Architects: Think Ahead

Architects are eminently practical. Most of them, anyway. Theirs is among the most useful of occupations. Writes Robert Geddes: “Architecture should embrace fitness — order and organization, growth and form. The ‘oath of architecture’ should be loud and clear: make it fit.”

Geddes, former dean of the Princeton University School of Architecture, has a new book Fit: an Architect’s Manifesto, published by Princeton University Press.  In Rich Rein’s column in the current issue of U.S. 1 Newspaper, Rein lists some of Geddes’ eminent projects and also notes that he is a leader of Princeton Future, “the farsighted group that calls attention to planning issues that otherwise only come into view when they reach the planning board for a yes or no vote.”

Geddes will speak and sign his book at Labyrinth Books, 122 Nassau Street, on Monday, December 10, at 6 p.m. 609-497-1600. That’s the same night that the Princeton Township Planning Board will continue its hearings on the controversial AvalonBay development of the former medical center building.

Geddes wrote that buildings should be “our shared, functional, and expressive places.” I can guess what he thinks of the AvalonBay plan.

Also in the news is how another prominent architect, J. Robert Hillier,  is recycling giant boulders to help shore up the New Jersey shore.
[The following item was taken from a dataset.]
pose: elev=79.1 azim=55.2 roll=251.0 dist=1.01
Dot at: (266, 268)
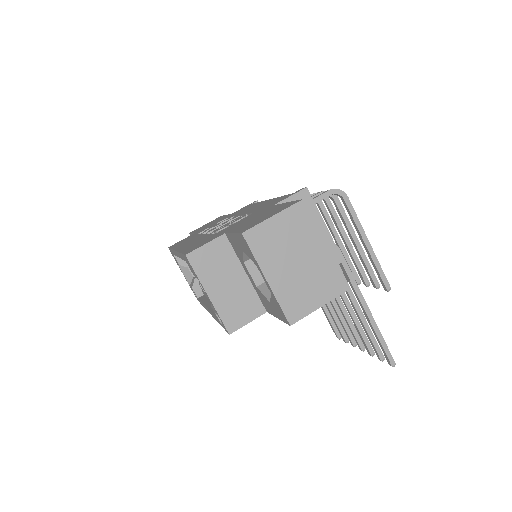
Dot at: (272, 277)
While excavating for his age-restricted development on Bunn Drive, Bob Hillier’s contractors unearthed 400 tons of glacial rock. It is being put to great use to build jetties in Deal, Bay Head, and Mantoloking.

Finding the rock was a surprise. There isn’t a good way to predict whether you are digging into it. I discovered that when the well digger came to dig 300 feet down for my geothermal heating and cooling system.

But urban planning — town planning in a community of Princeton’s size — need not involve surprises. We need to take a leaf from the architects’ books and, not just “THINK” but “THINK AHEAD.”